The Day Innocence Died:
posted by justgary to basketball at 03:37 PM - 23 comments
She was working as a customer service manager at a bank back in June 1986 when her eldest son's death became a national headline. If you were alive then, and you cared at all about sports, or about drugs, you most likely remember it well. It was one of those moments -- like JFK, like Martin Luther King Jr., like the space shuttle Challenger earlier that same year -- when we, as a society, stopped and stared collectively into the void and declared that human existence was entirely unjust. Easy there, Michael Weinreb. This man expects us to take him and the article seriously after he compares the murder of a president, a great civil rights leader, and the tragic death of seven astronauts to the self inflicted death of a basketball player who chose to kill himself with cocaine? That is patently absurd. As Lefty Driscoll said in the article......"Len Bias changed absolutely nothing at all.

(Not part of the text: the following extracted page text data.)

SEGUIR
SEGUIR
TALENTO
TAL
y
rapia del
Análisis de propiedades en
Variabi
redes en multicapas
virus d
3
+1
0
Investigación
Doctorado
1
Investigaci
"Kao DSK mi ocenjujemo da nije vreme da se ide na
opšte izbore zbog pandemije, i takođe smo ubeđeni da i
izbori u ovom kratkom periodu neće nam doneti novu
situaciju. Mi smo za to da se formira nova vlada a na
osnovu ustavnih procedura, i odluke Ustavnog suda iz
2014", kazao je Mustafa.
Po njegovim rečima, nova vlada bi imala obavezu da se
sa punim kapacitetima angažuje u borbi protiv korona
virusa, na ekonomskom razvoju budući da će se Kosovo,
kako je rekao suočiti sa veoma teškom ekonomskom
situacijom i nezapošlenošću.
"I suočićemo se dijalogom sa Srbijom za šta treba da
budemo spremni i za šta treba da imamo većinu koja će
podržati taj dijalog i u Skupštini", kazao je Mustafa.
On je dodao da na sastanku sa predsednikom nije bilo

Perhaps it was just a "bad accident." Perhaps the meaning of the demise of Leonard Kevin Bias is this: "Some guy was doing cocaine, and he died."

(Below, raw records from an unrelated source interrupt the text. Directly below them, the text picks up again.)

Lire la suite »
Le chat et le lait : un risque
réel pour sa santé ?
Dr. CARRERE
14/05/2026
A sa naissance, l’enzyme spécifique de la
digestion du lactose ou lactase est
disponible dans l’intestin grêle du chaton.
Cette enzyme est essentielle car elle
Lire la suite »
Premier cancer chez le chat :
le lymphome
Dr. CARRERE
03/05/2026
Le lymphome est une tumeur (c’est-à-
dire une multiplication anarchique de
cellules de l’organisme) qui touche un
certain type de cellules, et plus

posted by tommytrump at 04:47 PM on June 27
This man expects us to take him and the article seriously after he compares the murder of a president, a great civil rights leader, and seven astronauts to the self inflicted death of a basketball player who chose to kill himself with cocaine? Well, one, the author tackled the subject from several sides. But two, the paragraph you quoted describes me perfectly. I was in high school, traveling across europe, and other than girls there was nothing more important to me than sports. I remember the exact moment I read his name on the front of a newspaper that I couldn't read (wasn't english), I remember how I felt, I remember climbing back onto our tour bus in shock. In short, I remember everything about it as if it was yesterday. The only thing I remember as well from that long ago is the challenger explosion. Comparing Bias to astronauts or a president isn't putting him on their level, but putting my reaction to their deaths on that level. Makes no difference if he was a basketball player or his death was self inflicted, he nails my reaction and feelings about that time perfectly.

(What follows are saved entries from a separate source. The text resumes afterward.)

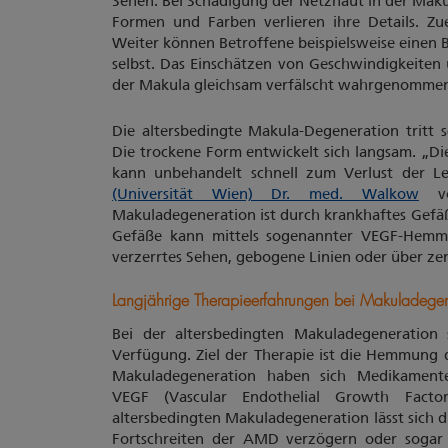
Sehen. Bei Schädigung der Netzhaut in der Maku
Formen und Farben verlieren ihre Details. Zue
Weiter können Betroffene beispielsweise einen 
selbst. Das Einschätzen von Geschwindigkeite
der Makula gleichsam verfälscht wahrgenomme
Die altersbedingte Makula-Degeneration tritt 
Die trockene Form entwickelt sich langsam. „Di
kann unbehandelt schnell zum Verlust der Le
(Universität Wien) Dr. med. Walkow
von
Makuladegeneration ist durch krankhaftes Gef
Gefäße kann mittels sogenannter VEGF-Hemme
verzerrtes Sehen, gebogene Linien oder über zen
Langjährige Therapieerfahrungen bei Makuladegen
Bei der altersbedingten Makuladegeneration 
Verfügung. Ziel der Therapie ist die Hemmung
Makuladegeneration haben sich Medikamen
VEGF (Vascular Endothelial Growth Fact
altersbedingten Makuladegeneration lässt sich 
Fortschreiten der AMD verzögern oder sogar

posted by justgary at 05:02 PM on June 27
tommy: Yeah, tad overblown. I don't think Challenger exploding was proving existence was unjust. I think it showed the unbowed spirit of human endeavour. All those knew the risk, but pushed the boundaries for the furtherance of mankind. Some promising athlete who took cocaine died from his vices. Hardly compares. There's also the context of the comparison events. I grew up in England. Everyone who was alive remembered where they were when JFK died. MLK too in many cases. I can still remember vividly exactly what I was doing when I learned Challenger had exploded. (I was watching a kids show on ITV called CBTV and the host broke in, obviously shaken, and said they had to go to urgent newsflash.) I have no idea who EITHER of these guys are. This is some athlete dying of a drug overdose that, for 95% of people, would be of regional interest at best. Interesting article though, but DEAR GOD, it broke my hyperbole gauge within a few paragraphs, though I do like the opening hook of saying about visiting the graves... You're like "FUCK! GRAVES! WHERE THE FUCK IS THIS GOING! Oh some kid did drugs and died... Yeah, that's rare..." justgary: You may have had the reaction you did, and please don't think I'm belittling it, because I'm not. I react in a similar fashion when any racing driver is killed, whereas non-racing fans don't understand why. It's just the article is written as if THE ENTIRE WORLD STOPPED TURNING THAT DAY AS PEOPLE WERE GLUED TO THE NEWS like they were when JFK was assassinated, Challenger exploded etc... And what paper were you reading in Europe that had this on the front page? Since I was in my late teens at the time and read several newspapers every day and this story rings absolutely ZERO bells for me. Man, this is like I loaded several comments into a shotgun and then just fired them at the page. Ah well.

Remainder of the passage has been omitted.